Задание 1
Повторите слово в слово отрывок из текста о новых словах, начиная с «Тем более что» и заканчивая «поступок уже совершенным.».
Задание 2
Ответьте «да» или «нет» на каждое утверждение по тексту о новых словах и приведите точную цитату, которая это решает. (a) Молодые люди стали говорить «пока» вместо «до свиданья». (b) Среди новых слов не было ни одного чудесного. (c) Новые понятия и слова приходили постепенно, за два с половиной столетия.

Страница
Страницы← предыдущаяследующая →
Но вот миновали годы, и я, в свою очередь, стал стариком. Теперь по моему возрасту и мне полагается ненавидеть слова, которые введены в нашу речь молодежью, и вопить о порче языка.
Тем более что на меня, как на всякого моего современника, сразу в два-три года нахлынуло больше новых понятий и слов, чем на моих дедов и прадедов за последние два с половиной столетия. Среди них было немало чудесных, а были и такие, которые казались мне на первых порах незаконными, вредными, портящими русскую речь, подлежащими искоренению и забвению.
Помню, как страшно я был возмущен, когда молодые люди, словно сговорившись друг с другом, стали вместо до свиданья говорить почему-то пока.
Или эта форма: «я пошел» вместо «я ухожу». Человек еще сидит за столом, он только собирается уйти, но изображает свой будущий поступок уже совершенным.

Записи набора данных
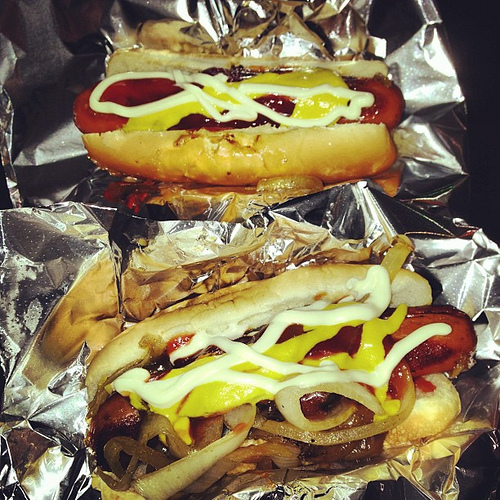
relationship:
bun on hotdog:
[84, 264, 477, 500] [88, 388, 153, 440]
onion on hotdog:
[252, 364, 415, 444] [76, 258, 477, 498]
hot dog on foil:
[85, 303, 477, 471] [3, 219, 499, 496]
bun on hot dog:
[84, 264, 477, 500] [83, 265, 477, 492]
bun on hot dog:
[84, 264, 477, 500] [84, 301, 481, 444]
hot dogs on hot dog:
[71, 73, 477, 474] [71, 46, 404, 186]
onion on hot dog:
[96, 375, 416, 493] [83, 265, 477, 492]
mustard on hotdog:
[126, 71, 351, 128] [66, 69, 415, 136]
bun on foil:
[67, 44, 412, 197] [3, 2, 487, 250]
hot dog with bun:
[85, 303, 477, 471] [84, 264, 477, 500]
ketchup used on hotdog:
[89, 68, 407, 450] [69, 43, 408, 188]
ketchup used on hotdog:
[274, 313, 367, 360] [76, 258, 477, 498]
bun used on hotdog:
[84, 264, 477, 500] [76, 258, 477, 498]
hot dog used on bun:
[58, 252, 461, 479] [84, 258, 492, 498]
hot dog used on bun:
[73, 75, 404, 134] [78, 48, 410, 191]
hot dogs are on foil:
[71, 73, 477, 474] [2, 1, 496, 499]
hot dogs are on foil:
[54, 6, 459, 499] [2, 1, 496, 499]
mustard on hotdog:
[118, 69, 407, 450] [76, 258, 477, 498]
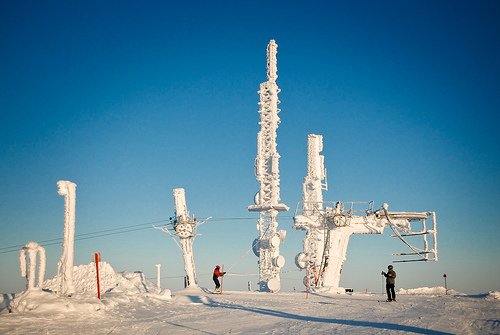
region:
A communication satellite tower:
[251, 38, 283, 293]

Полный ответ 1
Тем более что на меня, как на всякого моего современника, сразу в два-три года нахлынуло больше новых понятий и слов, чем на моих дедов и прадедов за последние два с половиной столетия. Среди них было немало чудесных, а были и такие, которые казались мне на первых порах незаконными, вредными, портящими русскую речь, подлежащими искоренению и забвению.
Помню, как страшно я был возмущен, когда молодые люди, словно сговорившись друг с другом, стали вместо до свиданья говорить почему-то пока.
Или эта форма: «я пошел» вместо «я ухожу». Человек еще сидит за столом, он только собирается уйти, но изображает свой будущий поступок уже совершенным.

Полный ответ 2
(a) Да: «молодые люди, словно сговорившись друг с другом, стали вместо до свиданья говорить почему-то пока».
(b) Нет: «Среди них было немало чудесных».
(c) Нет: «сразу в два-три года нахлынуло больше новых понятий и слов, чем на моих дедов и прадедов за последние два с половиной столетия».